Learning Temporally Consistent Turbulence Between Sparse Snapshots via Diffusion Models
Mohammed Sardar, Małgorzata J. Zimoń, Samuel Draycott, Alistair Revell, Alex Skillen
TL;DR
The paper tackles the challenge of generating temporally plausible turbulence between sparse, decorrelated states to enable richer statistics, inflow generation, and data augmentation. It proposes a conditional video diffusion (DDPM) framework that conditions on a subset of frames to infill the trajectory between decorrelated snapshots, trained on DNS data for both a statistically stationary Kolmogorov flow and a non-stationary Kelvin-Helmholtz Instability. Key findings show that the method reproduces PDFs, POD modes, turbulent kinetic energy spectra, and, for KHI, evolving statistics across billow collapse, with some artefacts in rapidly changing regimes. This approach offers a practical data-driven surrogate that can reduce DNS storage needs and enhance analysis of time-evolving turbulence from sparse observations.
Abstract
We investigate the statistical accuracy of temporally interpolated spatiotemporal flow sequences between sparse, decorrelated snapshots of turbulent flow fields using conditional Denoising Diffusion Probabilistic Models (DDPMs). The developed method is presented as a proof-of-concept generative surrogate for reconstructing coherent turbulent dynamics between sparse snapshots, demonstrated on a 2D Kolmogorov Flow, and a 3D Kelvin-Helmholtz Instability (KHI).

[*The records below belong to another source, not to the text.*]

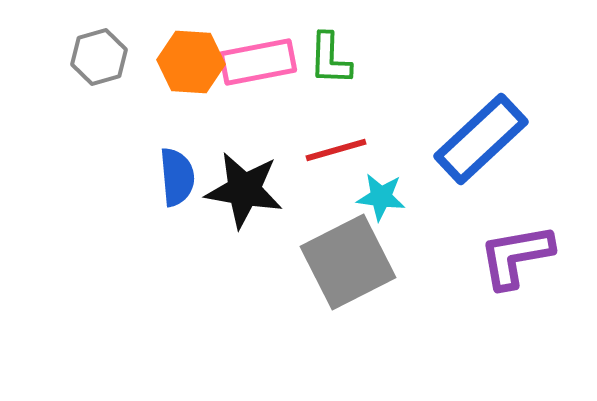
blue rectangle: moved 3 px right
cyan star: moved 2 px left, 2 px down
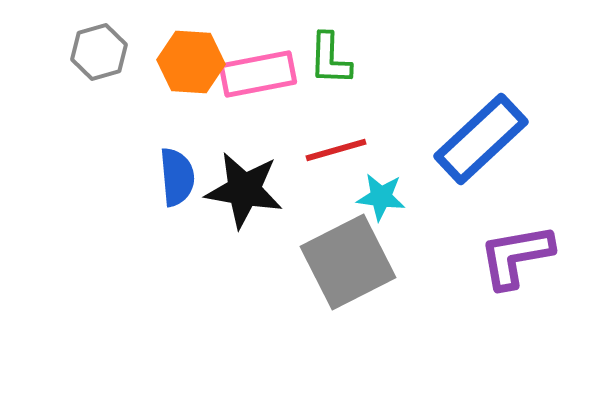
gray hexagon: moved 5 px up
pink rectangle: moved 12 px down
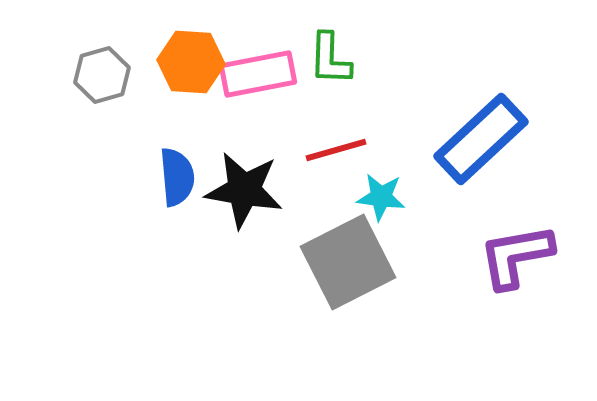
gray hexagon: moved 3 px right, 23 px down
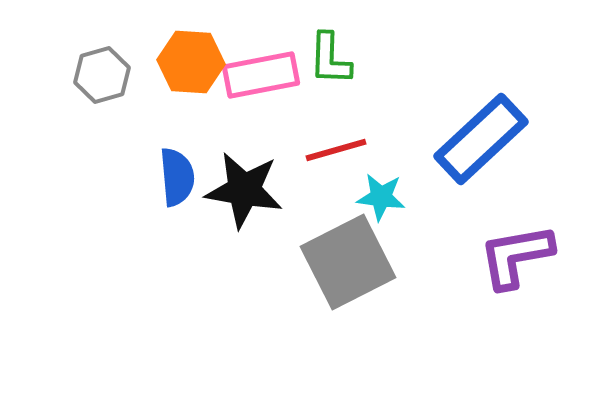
pink rectangle: moved 3 px right, 1 px down
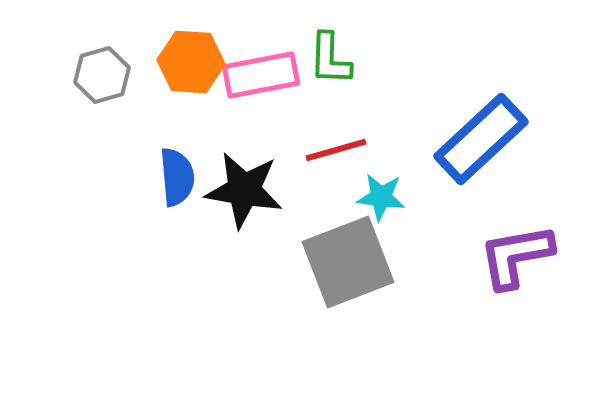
gray square: rotated 6 degrees clockwise
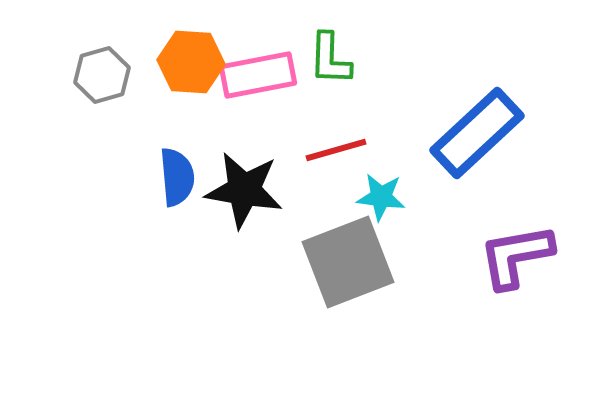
pink rectangle: moved 3 px left
blue rectangle: moved 4 px left, 6 px up
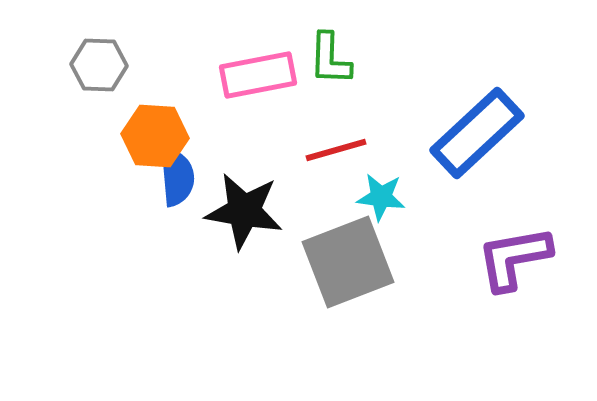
orange hexagon: moved 36 px left, 74 px down
gray hexagon: moved 3 px left, 10 px up; rotated 18 degrees clockwise
black star: moved 21 px down
purple L-shape: moved 2 px left, 2 px down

We analyse the generated flow sequences through the lens of statistical turbulence, examining the time-averaged turbulent kinetic energy spectra over generated sequences, and temporal decay of turbulent structures. For the non-stationary Kelvin-Helmholtz Instability, we assess the ability of the proposed method to capture evolving flow statistics across the most strongly time-varying flow regime. We additionally examine instantaneous fields and physically motivated metrics at key stages of the KHI flow evolution.